Yes, The Rich Are Different — They’re Better

Personal Snapshots
Forecasts & Strategies
March 2000

by Mark Skousen

“The rich are different from you and me.” — F. Scott Fitzgerald

“Yes, they have more money.” — Ernest Hemingway

In 1996 when I jogged with President Clinton (see My Jog with Bill Clinton), I complained about his constant attacks on the wealthy. During the presidential campaigns, he would often opine, “The rich don’t pay their fair share of taxes.” Politicians and the media love to take potshots at the well-to-do. Hollywood producers delight in portraying the rich as big spenders who use drugs, engage in white-collar crime, avoid taxes, and dump their companions in favor of trophy wives.

Millionaires Are Model Citizens!

Thomas J. Stanley, former professor of marketing at Georgia State University, shows that the critics of capitalism are dead wrong. Prof. Stanley, you may recall, is the author of the huge best seller, The Millionaire Next Door, which I reviewed last May in Forecasts & Strategies. Now he has a new book out, and it’s a blockbuster. According to The Millionaire Mind, (available from or Laissez Faire Books millionaires are model citizens. Here are the results of his survey of over 1,000 super-millionaires (people who earn $1,000,000 a year or more):

  • They live far below their means, and have little or no debt. Most pay off their credit cards every month; 40% have no home mortgage at all.
  • Millionaires are frugal; they prepare shopping lists, resole their shoes, and save a lot of money; but they are not misers; they live balanced lives.
  • 97% are homeowners; they tend to live in fine homes in older neighborhoods. (Only 27% have ever built their “dreamhome.”)
  • 92% are married; only 2% are currently divorced. Millionaire couples have less than one-third the divorce rate of non-millionaire couples. The typical couple in the millionaire group has been married for 28 years, and has three children. Nearly 50% of the wives of the super-rich do not work outside the home.
  • Most are one-generation millionaires who became wealthy as business owners or executives; most did not inherit their wealth.
  • Almost all are well educated; 90% are college graduates, and 52% hold advanced degrees; however, few graduated top of their class — most were “B” students. They learned two lessons from college: discipline and tenacity.
  • Most live balanced lives; they are not workaholics; 93% listed socialiazing with family members as their #1 activity; 45% play golf. (Stanley didn’t survey whether they were avid book readers — too bad.)
  • 52% attend church at least once a month; 37% consider themselves very religious.
  • They share five basic ingredients to success: integrity, discipline, social skills, a supportive spouse, and hard work.
  • They contribute heavily to charity, church and community activities (64%).
  • Their #1 worry: taxes! Their average annual federal tax bill: $300,000. The top 1/10 of 1% of U.S. income earners pays 14.7% of all income taxes collected!
  • “Not one millionaire had anything nice to say about gambling.” Okay, but his survey also showed that 33% played the lottery at least once during the year!

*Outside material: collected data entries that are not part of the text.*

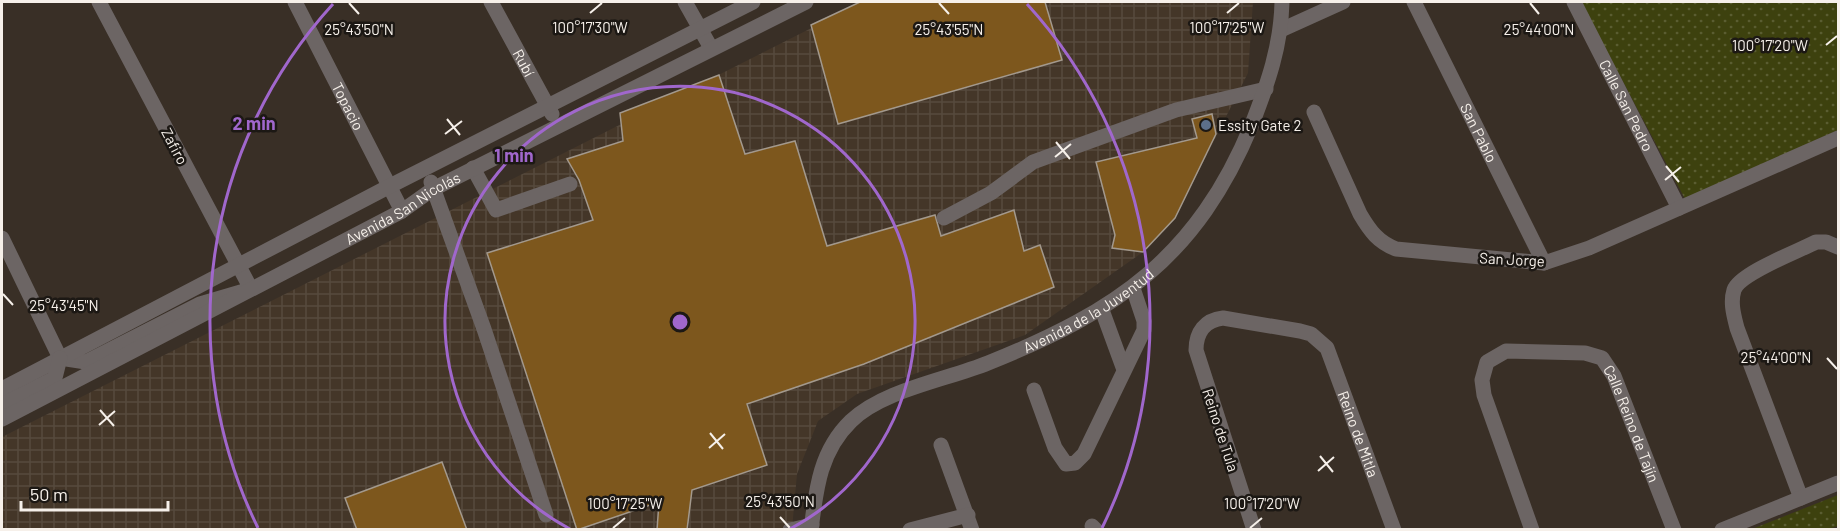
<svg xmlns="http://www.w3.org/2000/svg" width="1840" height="531" viewBox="0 0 1840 531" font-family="Barlow,sans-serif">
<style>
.industrial{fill:url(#industrial-grid)}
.park{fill:url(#park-dots)}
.building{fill:#7d571d;stroke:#a3998d;stroke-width:1.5}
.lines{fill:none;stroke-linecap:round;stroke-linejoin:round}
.minor{stroke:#6c6564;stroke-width:15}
.ticks{fill:none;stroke:#f6f0ea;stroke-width:2}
.ring{fill:none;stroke:#a067cc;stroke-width:3}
.service-dot{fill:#5c6f8a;stroke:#1c1814;stroke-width:2}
.labels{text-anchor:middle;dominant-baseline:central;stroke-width:5;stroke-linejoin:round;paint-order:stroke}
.street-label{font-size:15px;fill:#f6f0ea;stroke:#1c1814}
.poi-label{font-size:15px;fill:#f6f0ea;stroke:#1c1814;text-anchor:start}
.ticks-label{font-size:15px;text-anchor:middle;fill:#f6f0ea;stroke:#1c1814;stroke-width:5;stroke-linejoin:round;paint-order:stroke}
.centre{fill:#a067cc;stroke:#1c1814;stroke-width:3}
.ring-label{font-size:18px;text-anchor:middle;font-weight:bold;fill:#a067cc;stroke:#1c1814;stroke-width:5;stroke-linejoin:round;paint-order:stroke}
</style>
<defs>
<pattern id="industrial-grid" width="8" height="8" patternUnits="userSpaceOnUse" patternTransform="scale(1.5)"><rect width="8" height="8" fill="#443628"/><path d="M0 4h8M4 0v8" fill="none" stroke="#564a3d"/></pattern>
<pattern id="park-dots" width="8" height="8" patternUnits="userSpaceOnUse" patternTransform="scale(1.5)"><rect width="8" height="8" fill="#3d410e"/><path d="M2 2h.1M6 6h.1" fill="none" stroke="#5a5d31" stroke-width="1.8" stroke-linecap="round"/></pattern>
</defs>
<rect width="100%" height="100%" fill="#392f26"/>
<path class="industrial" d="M863 2H1253L1248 73 1175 218 1143 252 1025 335 857 394 818 421 797 474 792 529 2 530V437Z"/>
<path class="park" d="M1581 2H1838V130L1685 199Z
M1838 495V526L1829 529H1752Z"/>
<path class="building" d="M860 2H1045L1062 60 838 124 811 25Z
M719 75 745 154 795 141 827 246 935 215 941 236 1014 210 1024 251 1040 245 1054 287 864 364 747 404 767 465 692 490 687 530H657L659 502 577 530 487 253 593 220 579 180 567 159 623 141 620 113Z
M1212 114 1216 134 1175 218 1143 252 1112 248 1115 235 1096 162 1197 138 1192 119Z
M442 462 467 530H357L345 498Z"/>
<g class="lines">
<g class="minor">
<path id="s1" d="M295 2 402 211"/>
<path id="s2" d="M491 2 552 114"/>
<path d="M685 2 711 48"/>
<path id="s3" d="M1414 2 1544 263"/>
<path id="s4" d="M1574 2 1679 208"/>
<path d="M1281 30 1343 2"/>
<path d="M1314 112 1360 214C1370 231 1378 242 1396 249L1544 263 1589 248 1838 138"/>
<path d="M473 168 496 210 570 184"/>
<path d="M431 182 484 329 546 515"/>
<path d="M944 218 991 193 1033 162 1176 110 1266 89"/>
<path d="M2 238 60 358"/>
<path d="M1102 310 1124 370"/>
<path d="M60 358 86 362 200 304 251 289 99 2"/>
<path d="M2 389 390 186 753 2"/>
<path d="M1034 390 1055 448 1066 464 1075 463 1084 454 1144 330V321L1133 288"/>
<path d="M2 405 55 378 60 358"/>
<path id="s5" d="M2 419 402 211 433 189 806 2"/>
<path d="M941 445 972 530"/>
<path d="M1801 498 1737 328C1734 316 1730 303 1734 290 1740 273 1799 251 1816 242H1826L1838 247"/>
<path d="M1092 526 1096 530"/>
<path d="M790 530 812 525"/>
<path id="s6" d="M811 530C816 489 820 451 851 421 883 390 946 380 988 363 1118 311 1197 257 1252 124 1268 83 1281 46 1282 2"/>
<path d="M910 530 968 515"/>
<path id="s7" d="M1254 530 1196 350C1196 332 1205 320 1223 318L1300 331 1311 334 1327 348 1394 530"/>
<path id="s8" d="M1532 530 1484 395 1482 380 1487 362 1506 351 1585 353 1602 358 1614 376 1674 530"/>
<path d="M1722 530 1838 483"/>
</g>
</g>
<path class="ticks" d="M349 3 359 14M939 3 949 14M1530 3 1539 14M590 13 602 3M1227 13 1239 3M1826 45 1837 36M447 119 460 135M445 134 462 121M1056 142 1070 159M1055 157 1071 144M1666 166 1679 182M1665 180 1681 167M3 294 13 305M1827 358 1837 369M100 410 114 426M99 425 115 411M710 433 723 449M709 448 725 434M1320 456 1333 472M1318 471 1334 457M780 517 790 528M613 528 625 518M1250 528 1262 518"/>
<g class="ring">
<path d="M570 529A235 235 0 1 1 790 529"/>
<path d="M258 528A470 470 0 0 1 333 4M1027 4A470 470 0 0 1 1102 528"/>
</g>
<circle class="service-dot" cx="1206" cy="125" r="6"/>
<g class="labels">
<g class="street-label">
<text stroke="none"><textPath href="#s2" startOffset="69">Rubí</textPath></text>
<text stroke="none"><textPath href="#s4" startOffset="116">Calle San Pedro</textPath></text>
<text stroke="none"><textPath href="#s1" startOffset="117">Topacio</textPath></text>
<text stroke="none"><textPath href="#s3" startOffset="146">San Pablo</textPath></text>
<text transform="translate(175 146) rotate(62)">Zafiro</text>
<text stroke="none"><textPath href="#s5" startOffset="453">Avenida San Nicolás</textPath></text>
<text transform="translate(1512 259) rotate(3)">San Jorge</text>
<text stroke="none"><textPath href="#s6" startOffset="382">Avenida de la Juventud</textPath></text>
<text stroke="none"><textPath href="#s8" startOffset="368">Calle Reino de Tajín</textPath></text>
<text transform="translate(1221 430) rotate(72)">Reino de Tula</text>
<text stroke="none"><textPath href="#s7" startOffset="438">Reino de Mitla</textPath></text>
</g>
<g class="poi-label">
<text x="1218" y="125">Essity Gate 2</text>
</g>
</g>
<g class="ticks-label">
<text x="590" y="33">100°17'30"W</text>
<text x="1227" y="33">100°17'25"W</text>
<text x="359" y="35">25°43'50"N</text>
<text x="949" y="35">25°43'55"N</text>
<text x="1539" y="35">25°44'00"N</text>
<text x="1770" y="51">100°17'20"W</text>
<text x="64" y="311">25°43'45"N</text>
<text x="1776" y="363">25°44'00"N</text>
<text x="780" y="507">25°43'50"N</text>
<text x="625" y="509">100°17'25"W</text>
<text x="1262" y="509">100°17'20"W</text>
</g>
<circle cx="680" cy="322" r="9" class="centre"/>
<g class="ring-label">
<text x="254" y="130">2 min</text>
<text x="514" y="162">1 min</text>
</g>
<rect width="1840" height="531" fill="none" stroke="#f6f0ea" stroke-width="6"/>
<path d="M21 501v9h147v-9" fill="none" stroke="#f6f0ea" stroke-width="3"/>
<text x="30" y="501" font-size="18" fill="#f6f0ea" stroke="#1c1814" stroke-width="4.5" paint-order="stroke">50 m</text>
</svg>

Thus, we see how the super upper-income families of this nation are not the ones contributing to crime, welfare, divorce, child abuse, and a spendthrift society. But they are playing a lot of taxes and making a lot of contributions to solve these social problems.

Although Stanley did not cover this issue, I’ve also seen studies indicating that higher-income individuals live longer, on average five to ten years longer, than the average American (76 years) and enjoy better health, fitness and quality of life. They aren’t the ones causing Medicare to go bankrupt.

Instead of bashing the rich, let’s salute them. If indeed the wealthy are such good citizens, as Stanley’s work suggests, our goal should not aim to impoverish the rich, but the enrich the poor. That our goal at Forecasts & Strategies.